Timo Werner auf einem guten Weg zurück

Der zweite nominierte RB-Profi, Timo Werner, ist zwar noch nicht wieder bei 100 Prozent. Aber er zeigte gegen den FC Porto, dass er auch die nicht ganz einfachen Tore schon wieder zu machen im Stande ist. „Timo ist wieder auf einem guten Weg. Dementsprechend wird der Teamchef nicht auf ihn verzichten“, bereitet sich Ralph Hasenhüttl schon darauf vor, dass er ihn in der Länderspielpause nicht im Training hat. Was er aber nicht als Problem empfindet. „Ich sehe es immer mit einem lachenden Auge, wenn ein Spieler nominiert wird.“

Ralph Hasenhüttl wünscht Forsberg und Poulsen viel Glück

Außerdem stehen besonders für Emil Forsberg (mit Schweden gegen Italien) und Yussuf Poulsen (mit Dänemark gegen Irland) ganz wichtige Duelle in den Play-Offs der WM-Qualifikation an. „Schweden hat das schwerste Los“, kommentierte Forsbergs Trainer die anstehenden Partien seines Spielmachers. Beiden wünscht er „alles gute und am liebsten schicke ich sie weg, wenn wir vorher noch gewonnen haben“, forderte er zuvor nochmal Bestleistungen von seinen Nationalspielern gegen Hannover 96.

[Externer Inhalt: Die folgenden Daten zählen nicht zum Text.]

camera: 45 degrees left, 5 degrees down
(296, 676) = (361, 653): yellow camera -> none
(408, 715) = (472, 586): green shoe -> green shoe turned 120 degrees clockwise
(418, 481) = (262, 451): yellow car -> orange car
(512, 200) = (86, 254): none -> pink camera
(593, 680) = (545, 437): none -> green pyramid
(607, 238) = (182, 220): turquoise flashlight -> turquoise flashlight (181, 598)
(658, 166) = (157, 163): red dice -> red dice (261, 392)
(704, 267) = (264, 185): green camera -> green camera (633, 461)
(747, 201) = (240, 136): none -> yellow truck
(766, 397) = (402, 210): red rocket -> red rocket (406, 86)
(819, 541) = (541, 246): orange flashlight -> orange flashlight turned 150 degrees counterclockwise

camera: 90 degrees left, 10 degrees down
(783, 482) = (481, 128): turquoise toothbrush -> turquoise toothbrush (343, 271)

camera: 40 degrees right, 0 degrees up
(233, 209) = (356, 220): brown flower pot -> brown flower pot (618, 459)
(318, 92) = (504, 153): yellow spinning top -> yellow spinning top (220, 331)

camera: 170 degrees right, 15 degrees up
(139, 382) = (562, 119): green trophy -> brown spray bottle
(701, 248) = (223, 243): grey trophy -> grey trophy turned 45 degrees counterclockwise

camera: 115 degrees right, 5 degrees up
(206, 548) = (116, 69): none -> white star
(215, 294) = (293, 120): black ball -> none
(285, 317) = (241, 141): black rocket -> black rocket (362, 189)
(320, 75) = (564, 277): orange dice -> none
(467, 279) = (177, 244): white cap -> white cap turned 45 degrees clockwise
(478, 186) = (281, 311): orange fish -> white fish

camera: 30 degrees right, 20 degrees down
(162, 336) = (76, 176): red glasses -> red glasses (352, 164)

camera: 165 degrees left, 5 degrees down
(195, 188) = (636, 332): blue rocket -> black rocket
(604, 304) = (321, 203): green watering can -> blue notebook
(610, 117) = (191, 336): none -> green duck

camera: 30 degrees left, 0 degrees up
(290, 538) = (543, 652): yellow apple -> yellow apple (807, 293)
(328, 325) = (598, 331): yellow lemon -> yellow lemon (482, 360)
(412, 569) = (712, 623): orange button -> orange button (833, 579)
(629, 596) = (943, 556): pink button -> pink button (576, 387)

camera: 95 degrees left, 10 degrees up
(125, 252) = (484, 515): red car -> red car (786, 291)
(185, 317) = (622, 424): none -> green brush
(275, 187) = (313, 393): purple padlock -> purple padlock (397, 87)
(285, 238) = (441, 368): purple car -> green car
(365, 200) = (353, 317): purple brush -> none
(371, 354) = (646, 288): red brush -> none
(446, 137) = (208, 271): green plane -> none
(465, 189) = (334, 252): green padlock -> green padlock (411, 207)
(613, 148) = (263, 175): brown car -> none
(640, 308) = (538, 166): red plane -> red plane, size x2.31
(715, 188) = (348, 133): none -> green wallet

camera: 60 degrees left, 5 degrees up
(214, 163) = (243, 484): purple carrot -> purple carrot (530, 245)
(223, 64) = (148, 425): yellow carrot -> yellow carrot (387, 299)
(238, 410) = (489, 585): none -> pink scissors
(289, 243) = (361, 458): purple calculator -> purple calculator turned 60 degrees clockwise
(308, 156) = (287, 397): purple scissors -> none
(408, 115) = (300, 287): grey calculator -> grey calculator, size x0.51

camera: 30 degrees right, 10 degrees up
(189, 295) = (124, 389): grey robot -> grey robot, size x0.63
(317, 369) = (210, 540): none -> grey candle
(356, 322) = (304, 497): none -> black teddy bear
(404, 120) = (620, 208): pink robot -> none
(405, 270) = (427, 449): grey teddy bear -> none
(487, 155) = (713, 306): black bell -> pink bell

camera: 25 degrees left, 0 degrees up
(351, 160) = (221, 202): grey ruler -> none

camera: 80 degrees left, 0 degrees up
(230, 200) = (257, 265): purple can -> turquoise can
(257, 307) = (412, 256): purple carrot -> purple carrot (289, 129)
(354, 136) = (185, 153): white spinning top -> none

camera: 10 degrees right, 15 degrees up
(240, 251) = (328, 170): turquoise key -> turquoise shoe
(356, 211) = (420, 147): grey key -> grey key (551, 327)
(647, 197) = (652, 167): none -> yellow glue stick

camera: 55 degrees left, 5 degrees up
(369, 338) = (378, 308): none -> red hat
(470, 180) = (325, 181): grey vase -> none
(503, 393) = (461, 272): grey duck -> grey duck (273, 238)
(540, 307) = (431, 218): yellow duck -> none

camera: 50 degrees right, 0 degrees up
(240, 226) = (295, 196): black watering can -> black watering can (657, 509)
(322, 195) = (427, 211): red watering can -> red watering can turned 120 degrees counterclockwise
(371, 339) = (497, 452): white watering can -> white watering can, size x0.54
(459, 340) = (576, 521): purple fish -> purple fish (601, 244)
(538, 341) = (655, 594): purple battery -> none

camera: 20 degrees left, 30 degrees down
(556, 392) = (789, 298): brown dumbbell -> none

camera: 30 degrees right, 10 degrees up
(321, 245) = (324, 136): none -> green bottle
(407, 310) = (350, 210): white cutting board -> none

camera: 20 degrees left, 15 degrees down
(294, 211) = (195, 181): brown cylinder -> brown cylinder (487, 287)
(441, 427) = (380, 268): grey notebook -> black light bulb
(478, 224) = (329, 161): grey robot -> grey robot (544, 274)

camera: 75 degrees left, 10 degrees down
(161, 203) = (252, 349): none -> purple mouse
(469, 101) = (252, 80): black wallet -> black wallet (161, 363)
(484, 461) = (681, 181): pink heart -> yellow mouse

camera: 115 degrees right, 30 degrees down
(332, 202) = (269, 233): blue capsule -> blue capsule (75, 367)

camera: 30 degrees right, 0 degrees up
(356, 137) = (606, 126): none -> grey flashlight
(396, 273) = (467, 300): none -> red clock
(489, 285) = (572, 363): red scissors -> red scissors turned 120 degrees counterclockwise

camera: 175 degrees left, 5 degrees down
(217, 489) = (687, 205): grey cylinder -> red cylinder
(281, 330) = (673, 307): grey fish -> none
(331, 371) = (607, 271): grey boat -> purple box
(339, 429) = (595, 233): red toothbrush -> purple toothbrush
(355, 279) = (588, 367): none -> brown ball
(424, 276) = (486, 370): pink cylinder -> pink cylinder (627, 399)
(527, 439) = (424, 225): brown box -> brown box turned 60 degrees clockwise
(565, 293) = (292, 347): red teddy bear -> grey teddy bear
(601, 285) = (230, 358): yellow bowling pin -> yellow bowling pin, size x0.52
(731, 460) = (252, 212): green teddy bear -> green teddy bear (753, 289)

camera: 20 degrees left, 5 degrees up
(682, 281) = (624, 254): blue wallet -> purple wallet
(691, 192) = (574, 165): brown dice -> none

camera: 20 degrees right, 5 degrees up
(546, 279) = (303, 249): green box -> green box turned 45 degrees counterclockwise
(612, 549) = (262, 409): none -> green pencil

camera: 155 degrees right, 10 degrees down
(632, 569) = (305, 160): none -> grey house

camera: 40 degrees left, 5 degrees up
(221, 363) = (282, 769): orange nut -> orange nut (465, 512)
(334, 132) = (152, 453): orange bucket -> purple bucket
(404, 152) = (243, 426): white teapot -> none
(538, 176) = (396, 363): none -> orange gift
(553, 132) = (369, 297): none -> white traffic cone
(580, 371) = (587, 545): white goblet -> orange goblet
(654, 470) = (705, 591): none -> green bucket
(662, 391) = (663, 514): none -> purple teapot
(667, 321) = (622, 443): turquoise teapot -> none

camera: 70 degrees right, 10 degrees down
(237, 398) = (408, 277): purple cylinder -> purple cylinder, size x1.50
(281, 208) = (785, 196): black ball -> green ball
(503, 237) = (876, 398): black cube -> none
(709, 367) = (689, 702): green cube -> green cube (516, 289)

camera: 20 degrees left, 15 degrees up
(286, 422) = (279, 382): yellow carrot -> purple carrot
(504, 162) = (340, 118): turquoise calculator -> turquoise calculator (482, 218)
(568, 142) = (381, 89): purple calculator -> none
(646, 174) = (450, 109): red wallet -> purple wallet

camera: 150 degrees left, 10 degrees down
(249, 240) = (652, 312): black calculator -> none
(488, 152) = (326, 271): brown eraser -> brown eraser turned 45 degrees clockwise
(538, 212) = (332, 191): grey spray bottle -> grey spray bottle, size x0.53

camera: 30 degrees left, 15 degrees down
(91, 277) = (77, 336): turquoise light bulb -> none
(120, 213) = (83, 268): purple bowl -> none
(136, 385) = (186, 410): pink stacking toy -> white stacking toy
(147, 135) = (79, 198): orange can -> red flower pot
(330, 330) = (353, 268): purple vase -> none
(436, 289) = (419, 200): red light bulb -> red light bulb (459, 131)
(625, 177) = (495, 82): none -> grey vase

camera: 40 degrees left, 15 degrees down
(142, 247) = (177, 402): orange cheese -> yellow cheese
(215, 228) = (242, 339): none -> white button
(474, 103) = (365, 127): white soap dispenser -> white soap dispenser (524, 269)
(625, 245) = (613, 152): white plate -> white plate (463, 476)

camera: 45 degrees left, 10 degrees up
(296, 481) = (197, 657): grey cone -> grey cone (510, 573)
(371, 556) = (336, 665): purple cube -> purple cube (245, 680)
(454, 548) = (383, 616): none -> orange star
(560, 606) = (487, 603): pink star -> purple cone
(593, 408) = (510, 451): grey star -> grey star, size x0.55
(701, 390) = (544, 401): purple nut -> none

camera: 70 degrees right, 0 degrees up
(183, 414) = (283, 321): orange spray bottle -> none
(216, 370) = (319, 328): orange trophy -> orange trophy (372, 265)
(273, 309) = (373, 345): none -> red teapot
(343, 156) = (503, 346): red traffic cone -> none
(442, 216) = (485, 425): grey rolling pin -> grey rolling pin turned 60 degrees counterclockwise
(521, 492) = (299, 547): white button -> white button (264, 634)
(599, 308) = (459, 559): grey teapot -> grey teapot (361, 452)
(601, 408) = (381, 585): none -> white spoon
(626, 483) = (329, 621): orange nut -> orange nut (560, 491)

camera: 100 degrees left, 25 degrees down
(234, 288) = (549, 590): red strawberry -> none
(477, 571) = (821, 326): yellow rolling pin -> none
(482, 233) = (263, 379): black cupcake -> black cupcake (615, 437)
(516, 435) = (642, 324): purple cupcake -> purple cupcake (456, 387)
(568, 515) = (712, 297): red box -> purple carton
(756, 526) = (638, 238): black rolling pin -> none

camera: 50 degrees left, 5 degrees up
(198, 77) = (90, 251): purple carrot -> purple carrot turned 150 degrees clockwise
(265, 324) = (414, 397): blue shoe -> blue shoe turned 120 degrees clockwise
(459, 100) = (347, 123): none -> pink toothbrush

Bruma für Portugal nominiert

Außerdem darf Bruma auf einen Einsatz für Portugal hoffen. Diesmal steht er bei der A-Nationalmannschaft mit im Aufgebot für die Freundschaftsspiele gegen Saudi Arabien und die USA. Die Portugiesen haben sich für die Weltmeisterschaft in Russland bereits qualifiziert.